La magnitud de los conflictos entre minería y otras actividades productivas lleva a pensar que la minería no es necesaria y que se puede vivir sin ella. Pero, no es verdad y constituye una utopía equivocada. Desde la izquierda, asociada desde siempre a la protesta de los de abajo, es imprescindible restablecer una postura equilibrada sobre el puesto de la minería en el desarrollo nacional.
Para empezar, la minería aporta a la humanidad entera. No habría industria sin minerales y metales. A la vez, la cantidad de habitantes que hoy registra el planeta sería imposible de alimentar sin desarrollo tecnológico. Todas las máquinas se detendrían sin materia prima. Uno podría pensar que sería fantástico; pero, la humanidad ha transitado por varias explosiones demográficas y hoy somos demasiados para que sea sostenible un mundo agrícola, gastronómico y silvestre. La ciudad concentra demasiada gente y su supervivencia depende de cadenas productivas que tienen como piso básico tanto agricultura como minería.
Por otro lado, el Perú es un país de difíciles condiciones geográficas. La erosión es elevada y la superficie agrícola es reducida. Lo vertical no favorece el tipo de herramienta moderna y tenemos varios oasis, pero no disponemos de magnitud de tierra arable.
Asimismo, la gran verticalidad del país ha conspirado contra la comunicación interna y el transporte. Aún persiste un grave déficit de conectividad para crear un mercado interno solvente, integrando la población al consumo masivo.
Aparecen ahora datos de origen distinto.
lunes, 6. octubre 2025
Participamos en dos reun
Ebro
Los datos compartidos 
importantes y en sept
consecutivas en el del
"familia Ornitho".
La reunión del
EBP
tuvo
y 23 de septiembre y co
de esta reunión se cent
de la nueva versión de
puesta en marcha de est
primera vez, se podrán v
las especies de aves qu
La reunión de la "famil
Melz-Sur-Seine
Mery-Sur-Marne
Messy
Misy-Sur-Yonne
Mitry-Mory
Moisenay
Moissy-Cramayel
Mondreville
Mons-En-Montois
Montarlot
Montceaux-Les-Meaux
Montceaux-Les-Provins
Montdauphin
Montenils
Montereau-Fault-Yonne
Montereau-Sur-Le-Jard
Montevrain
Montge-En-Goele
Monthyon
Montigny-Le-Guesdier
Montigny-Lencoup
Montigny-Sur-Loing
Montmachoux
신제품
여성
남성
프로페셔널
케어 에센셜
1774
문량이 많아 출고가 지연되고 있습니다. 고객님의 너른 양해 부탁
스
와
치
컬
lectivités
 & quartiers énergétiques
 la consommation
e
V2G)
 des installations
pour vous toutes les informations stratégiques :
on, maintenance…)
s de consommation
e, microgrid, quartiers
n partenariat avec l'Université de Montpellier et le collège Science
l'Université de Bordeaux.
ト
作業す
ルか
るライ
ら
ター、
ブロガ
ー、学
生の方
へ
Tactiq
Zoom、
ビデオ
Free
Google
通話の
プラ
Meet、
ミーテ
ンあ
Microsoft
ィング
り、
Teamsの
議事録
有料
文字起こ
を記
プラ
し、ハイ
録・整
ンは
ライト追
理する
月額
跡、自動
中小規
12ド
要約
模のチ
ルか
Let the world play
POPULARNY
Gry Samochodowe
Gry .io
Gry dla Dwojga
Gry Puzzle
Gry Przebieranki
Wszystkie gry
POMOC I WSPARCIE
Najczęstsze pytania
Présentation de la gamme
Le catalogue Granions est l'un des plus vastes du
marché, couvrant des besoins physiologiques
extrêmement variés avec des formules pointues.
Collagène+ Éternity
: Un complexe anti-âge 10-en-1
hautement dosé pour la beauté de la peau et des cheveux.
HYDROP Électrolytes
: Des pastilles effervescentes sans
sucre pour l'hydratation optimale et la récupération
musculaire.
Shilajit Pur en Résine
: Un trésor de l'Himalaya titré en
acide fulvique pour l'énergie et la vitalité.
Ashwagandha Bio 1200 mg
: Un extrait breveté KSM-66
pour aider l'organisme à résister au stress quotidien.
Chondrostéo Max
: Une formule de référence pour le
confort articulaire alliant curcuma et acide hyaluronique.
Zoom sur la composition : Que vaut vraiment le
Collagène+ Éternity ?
Pero, un territorio no es una barrera, sino un escenario donde se desarrolla la vida humana. La geografía implica un reto y el carácter nacional depende de la respuesta a ese desafío. La verticalidad andina también nos ha traído grandes beneficios a explotar. Entre ellos se encuentra la minería. Gracias a la brusca elevación que formó los Andes, la cantidad de minerales que posee el Perú es inmensa. Los actores lo saben: las grandes compañías internacionales, los mineros formales nacionales y los millares de pequeños productores denominados artesanales o informales.
Por su lado, la minería es la actividad humana más agresiva con el medio ambiente. A los niveles actuales de contaminación puede arruinar todas las otras actividades productivas. Casos como Doe Run, por ejemplo, no pueden ser permitidos. Es una gran empresa extranjera que ignora su propio contrato y envenena sistemáticamente a una ciudad y su entorno natural.
Pero, sin minería el Perú actual no podría funcionar. Si los proyectos mineros se detuviesen, las facturas no se podrían pagar y las actividades económicas registrarían un brusco bajón. Ante esta tensión, ¿qué podría hacer el Estado? Pues algo, puesto que –por ahora– se deja llevar por las fuerzas vivas de la actividad y reprime con excesiva dureza a los descontentos.
A los mineros informales les ha dado dos años para que sigan en lo de siempre; es decir, pequeña actividad artesanal altamente tóxica. En dos años habrá otra lucha y obtendrán otro plazo. La misma actitud con los grandes mineros. En vez de ello, el gobierno podría tomar el toro por las astas.
El país seguirá en conflicto mientras no se resuelva legal y consensualmente el ordenamiento territorial. En vez de pelear sobre cargos, el Congreso podría legislar sobre dónde se puede realizar minería y establecer los lugares donde estará prohibida. Esa zonificación también implica considerar el tipo de actividad extractiva a ejecutar.
A los artesanales, el gobierno debe empujarlos a mejorar la calidad de su proceso productivo. Por su parte, igual con los grandes mineros, que deben cumplir normas ambientales estrictas, garantizando compensaciones, distribución de ganancias y oportunidades.
Por su parte, los radicales antimineros parecen obviar que el Perú sin minería sería muy pobre y su misma viabilidad como nación estaría comprometida. Aunque, es pertinente recoger su advertencia y obligar a las fuerzas vivas de la minería a proceder en forma responsable.